A team of investigators told the official state Xinhua news agency that its investigation found that He intentionally dodged research oversight and used potentially unsafe techniques to edit human embryos. Investigators said He forged ethical approvals to recruit eight couples to his research project, resulting in two pregnancies. One of the mothers gave birth to twins. Another woman is carrying a gene-edited foetus.
I’m not sure what there is to be done for the children except to monitor their health and hope for the best
Kiran Musunuru, University of Pennsylvania
Details of He’s human gene-editing experiments emerged last November at the Second International Summit on Human Genome Editing, following a media frenzy after the geneticist announced what he had done through the press. He described editing the CCR5 gene of embryos to give them resistance to HIV. Geneticists at the meeting and around the world were highly critical, fearing a regulatory backlash against gene-editing.
Chinese authorities said that He, his staff and organisations involved in this project would be punished. The investigators noted that editing of human embryos is banned in China. China’s ministry of science and technology has reportedly ordered research institutes to halt any of He’s projects they’re involved in. He has not been seen in public since he announced the birth of the twins in November, leading to speculation that he has been detained.
‘The latest report about the investigation by Guangdong authorities revealed something new, that Dr He had forged ethical documents,’ comments Kiran Musunuru, a molecular biologist at the University of Pennsylvania, US. ‘Details are so far lacking, but that’s an egregious ethical violation.’
His actions were quite secretive, says Helen O’Neill, a geneticist at University College London. ‘He had presented data at conferences with animals models, but never made his intentions for human clinical practice known. He had made it clear that his hero was Bob Edwards, who created the first IVF baby.’

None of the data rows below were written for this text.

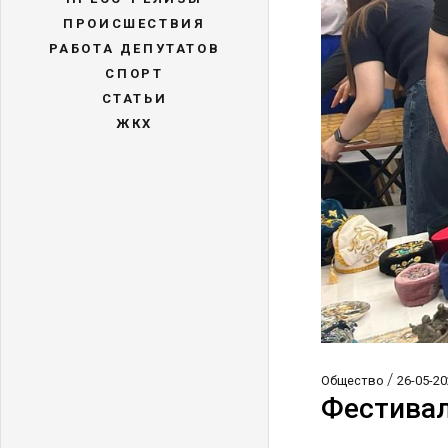
ПРОИСШЕСТВИЯ
РАБОТА ДЕПУТАТОВ
СПОРТ
СТАТЬИ
ЖКХ
/
Общество
26-05-20
Фестивал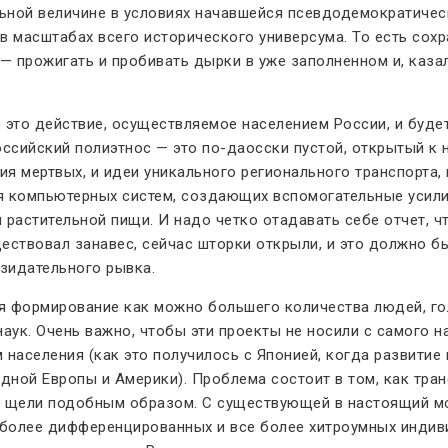
льной величине в условиях начавшейся псевдодемократиче
 масштабах всего исторического универсума. То есть сохр
 — прожигать и пробивать дырки в уже заполненном и, каз
 это действие, осуществляемое населением России, и будет
российский полиэтнос — это по-даосски пустой, открытый 
ия мертвых, и идеи уникального регионального транспорта
ея компьютерных систем, создающих вспомогательные усил
астительной пищи. И надо четко отадавать себе отчет, ч
ествовал занавес, сейчас шторки открыли, и это должно б
зидательного рывка.
ется формирование как можно большего количества людей,
наук. Очень важно, чтобы эти проекты не носили с самого 
населения (как это получилось с Японией, когда развитие
ной Европы и Америки). Проблема состоит в том, как тран
е щели подобным образом. С существующей в настоящий мо
более дифференцированных и все более хитроумных индиви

The initial local reaction in Hong Kong was ‘quite positive’, with China viewed as leading the world in gene-editing, but the horror and disgust that met the announcement changed matters, recalls O’Neill. ‘His own personal website disappeared and many of those regional stories also disappeared, because they realised that the public and global perception of his “achievement” was not the same.’
She says He should have known better. ‘There is an impression that China is the wild west in terms of research ethics, but it is an advanced research environment and [the controversy] has done a disservice to Chinese scientists.’
Musunuru says China’s health ministry prohibited genetic manipulation of human gametes, zygotes and embryos for the purpose of reproduction in 2003. ‘It’s up to the Chinese government to decide how strictly this should be enforced and what penalties apply. Given the tenor of the reported statements from the authorities involved in the investigation, it seems they’ll be quite strict.’
In an interview with the Beijing Youth Daily, Shao Feng from the Chinese Academy of Sciences said the whole incident would need to be investigated thoroughly. ‘If I were to handle the matter, I would never tell [the twins] they’ve been gene-edited and allow them to live their lives like normal people,’ he said.
‘I’m not sure what there is to be done for the children except to monitor their health and hope for the best,’ Musunuru adds. ‘Anonymity would be in their best interest.’